Required action: Can you write out the lines of the entries below as a numbered list, skipping the blank lines and leaving out the pictures?
########
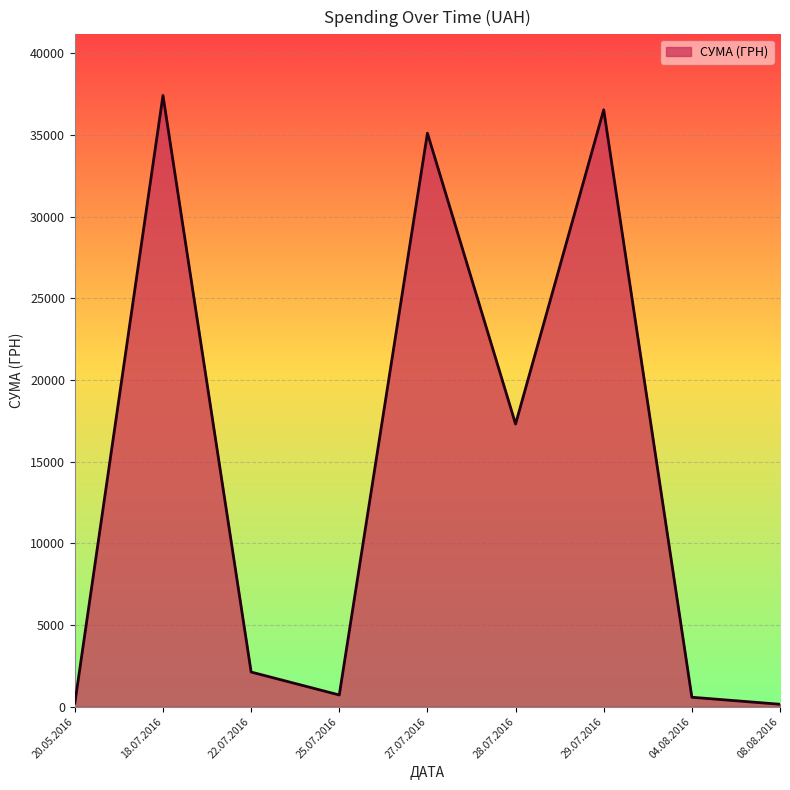

Does the chart have visible grid lines?

Yes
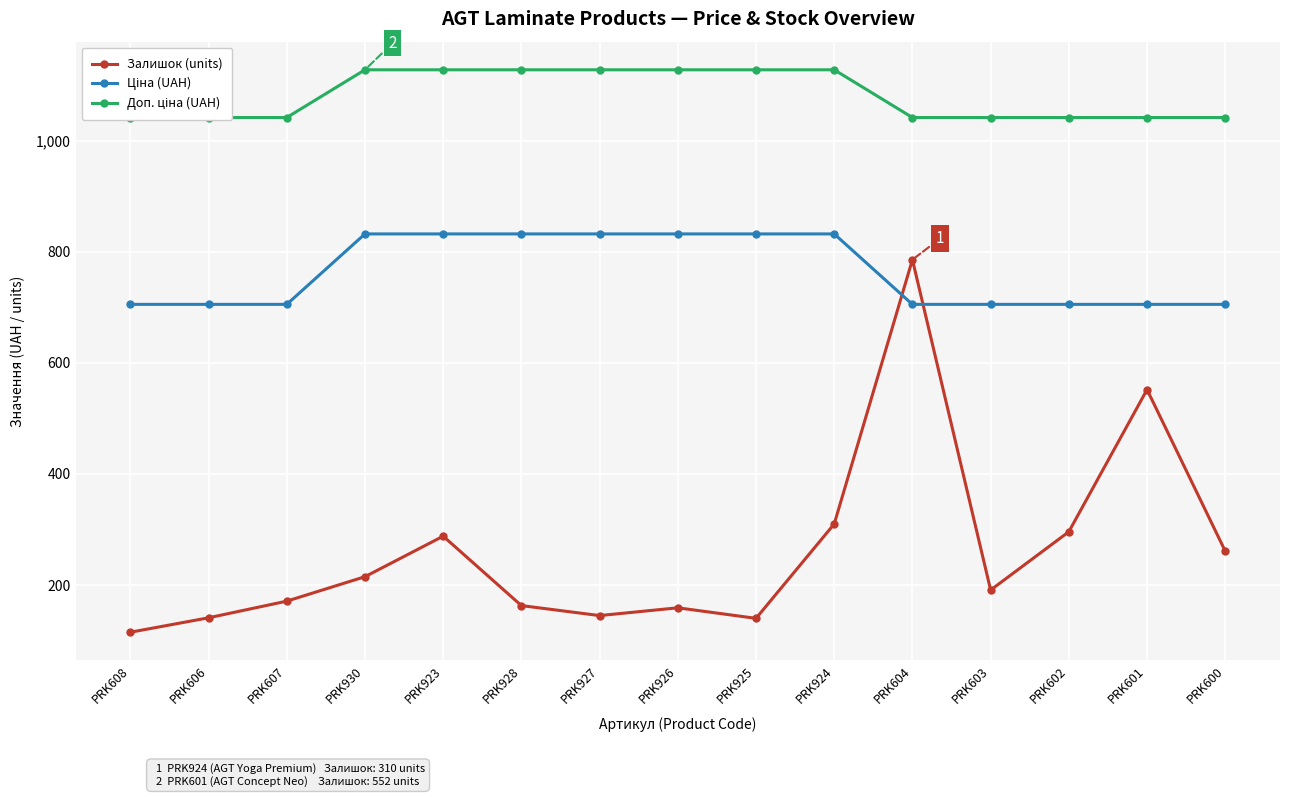

What are all the series names shown in the legend?

Залишок (units), Ціна (UAH), Доп. ціна (UAH)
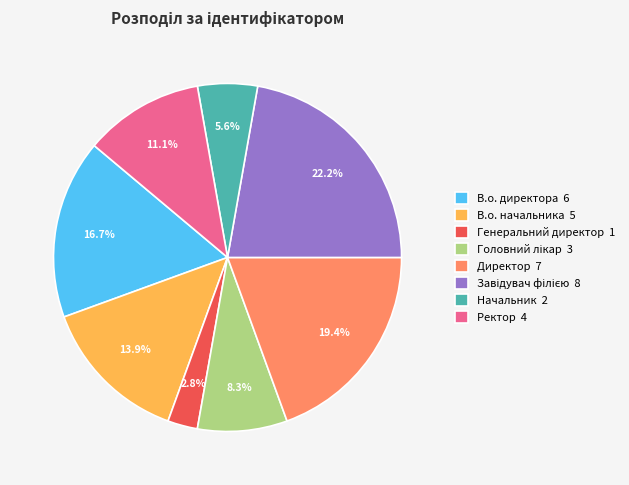

Is there any slice that represents more than half of the pie?

No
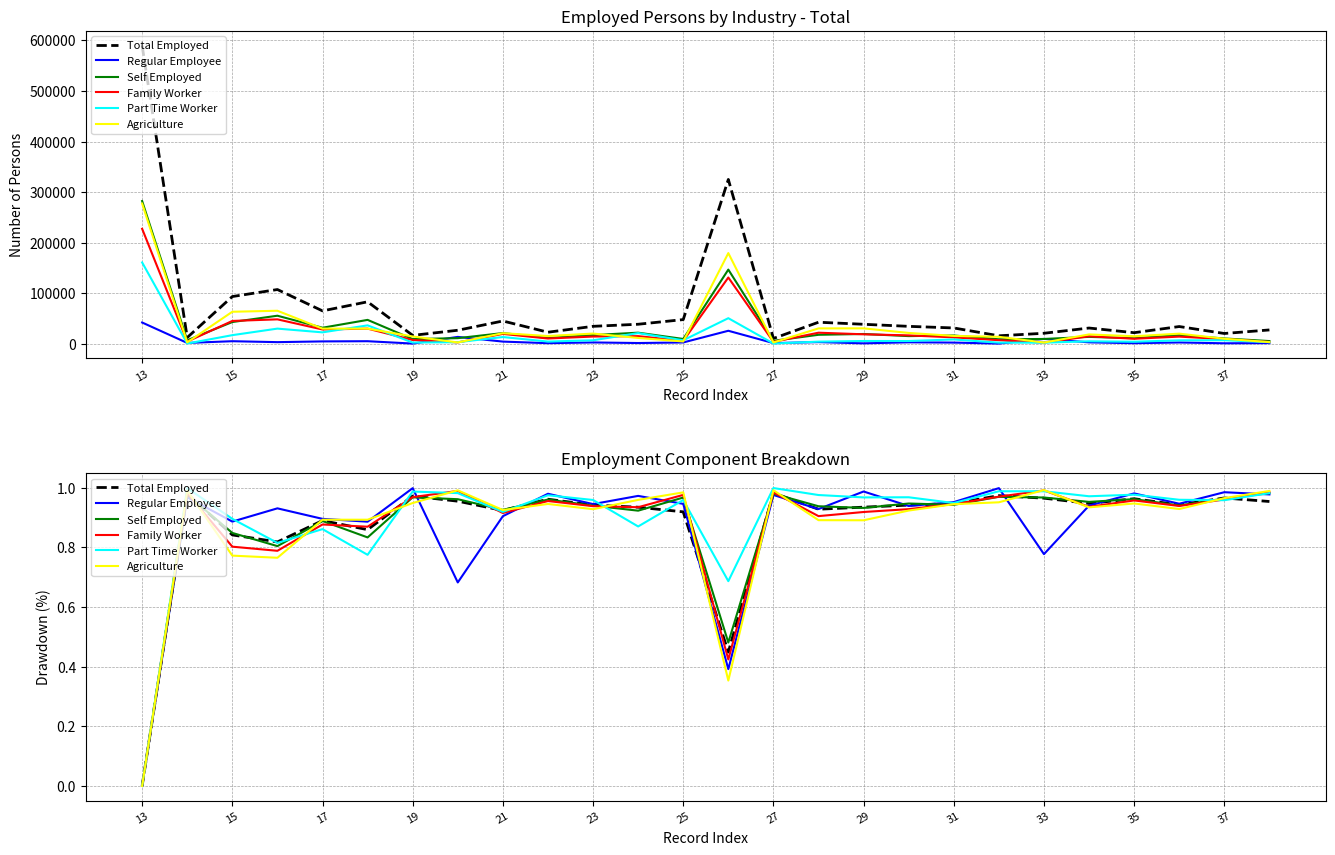

The Family Worker series shows 1.0 at 19. True or false?

True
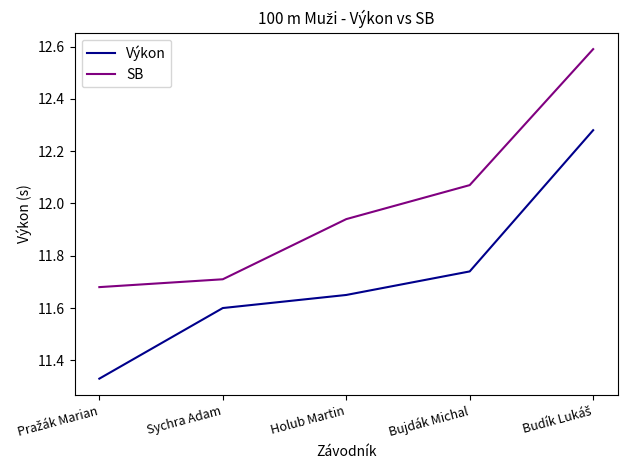

Which series has the widest spread of values?

Výkon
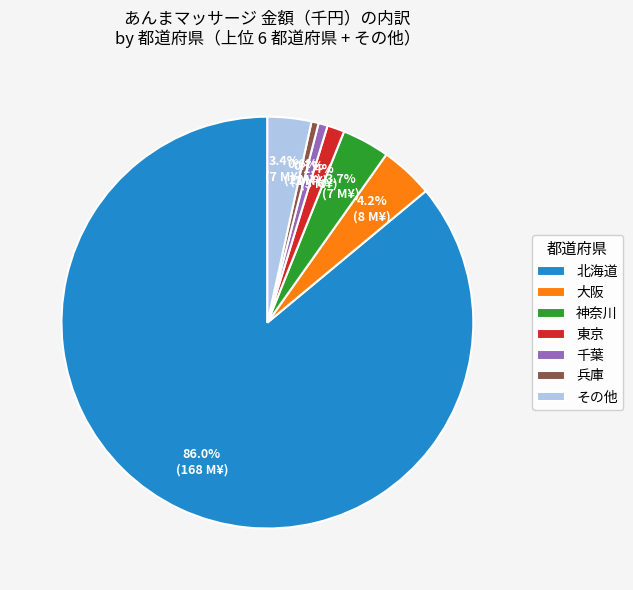

Is there a majority slice in this chart?

Yes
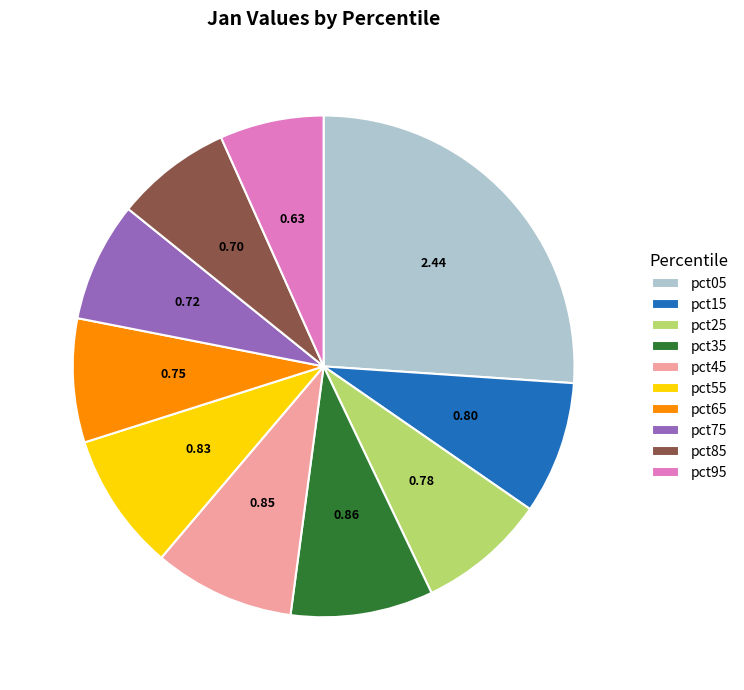

Which has a higher value, pct15 or pct35?

pct35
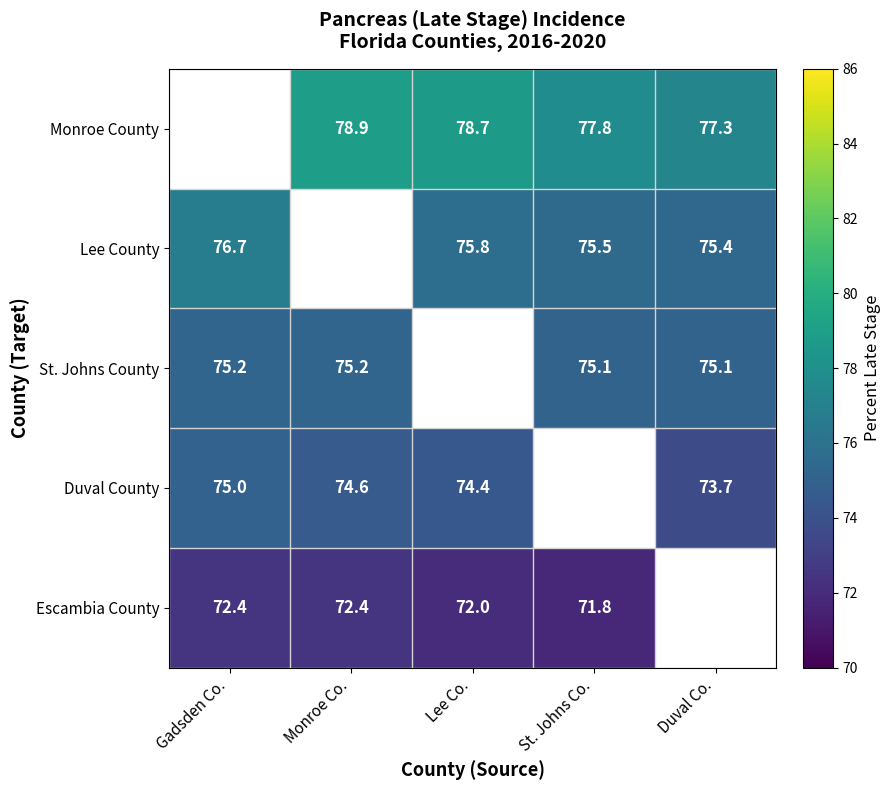

At which category is the sum across all series the highest?

Gadsden Co.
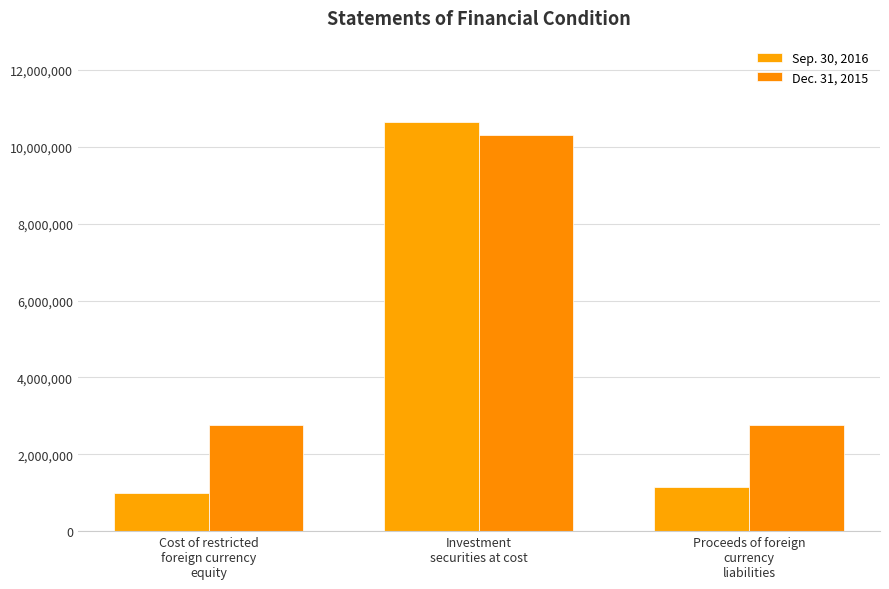

Which series has the widest spread of values?

Sep. 30, 2016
########
Reply to the task:
1. Does the chart have visible grid lines?
2. Yes
3. What are all the series names shown in the legend?
4. Залишок (units), Ціна (UAH), Доп. ціна (UAH)
5. Is there any slice that represents more than half of the pie?
6. No
7. The Family Worker series shows 1.0 at 19. True or false?
8. True
9. Which series has the widest spread of values?
10. Výkon
11. Is there a majority slice in this chart?
12. Yes
13. Which has a higher value, pct15 or pct35?
14. pct35
15. At which category is the sum across all series the highest?
16. Gadsden Co.
17. Which series has the widest spread of values?
18. Sep. 30, 2016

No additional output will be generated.